3.Trying to get medical advice about treatment or what procedure you should get with a photograph and a patient description is not giving you a good idea of what you need
There is a reason that telemedicine has not taken off. One needs more than photos, videos and a description from a patient to determine what is going on. Remember especially for eyelid surgery or facial surgery in general the surgeon needs to see how your face and eyelids move. Does the eyelid close properly? How do they open? What is the function of the facial muscles? Is sensation intact? This is why a plastic surgeon needs to examine you before recommending a certain procedure.

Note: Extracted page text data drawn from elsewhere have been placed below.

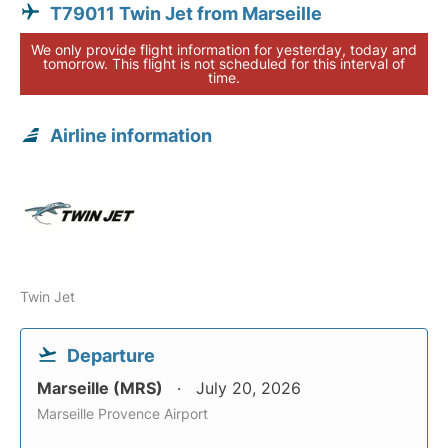
T79011 Twin Jet from Marseille
We only provide flight information for yesterday, today and
tomorrow. This flight is not scheduled for this interval of
time.
Airline information
Twin Jet
Departure
Marseille (MRS)
July 20, 2026
Marseille Provence Airport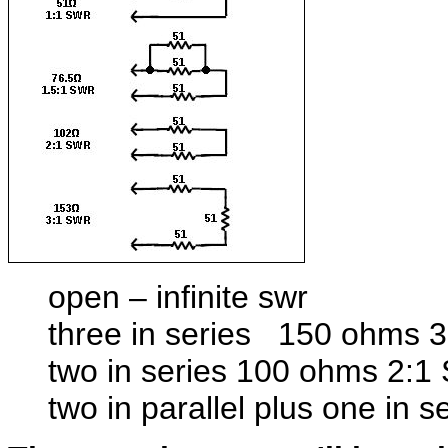
open – infinite swr
three in series 150 ohms 
two in series 100 ohms 2:
two in parallel plus one in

Let’s look at eyelid surgery for example. There are so many things such as eyelid muscle function, how the eyes close, dryness of the eyes, tear film, pupil size, eye motility among some that have to be determined by an exam by a doctor. It is impossible to determine this from a photograph, video and description.
So what happens? A patient goes to real self , make me heal or some other medical advice site sends a photo with a description and some well meaning surgeons try to answer the question or recommend a procedure. The patient then goes and sees a doctor who recommends a different procedure because the plastic surgeon you see in their office has ten times the amount information than an online doctor. Then as the patient you are confused. You go back to the online plastic surgery advice site and ask further questions to which you get more conflicting advice. All in all, this does not help the patient but only hurts them.
There is a reason that a consultation is needed to determine what surgery is needed and why a surgeon needs to examine a patient before operating on them. These websites will help patients answer basic questions but personal advice on each individual case is foolish in my opinion.